Whatever appears in the listing, return all of it exactly.

□ □ □ □

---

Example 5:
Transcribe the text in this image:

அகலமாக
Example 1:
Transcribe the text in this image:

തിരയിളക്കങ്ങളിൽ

□ □ □ □

RESULT OF THIS TASK =
---

Example 5:
Transcribe the text in this image:

அகலமாக
Example 1:
Transcribe the text in this image:

തിരയിളക്കങ്ങളിൽ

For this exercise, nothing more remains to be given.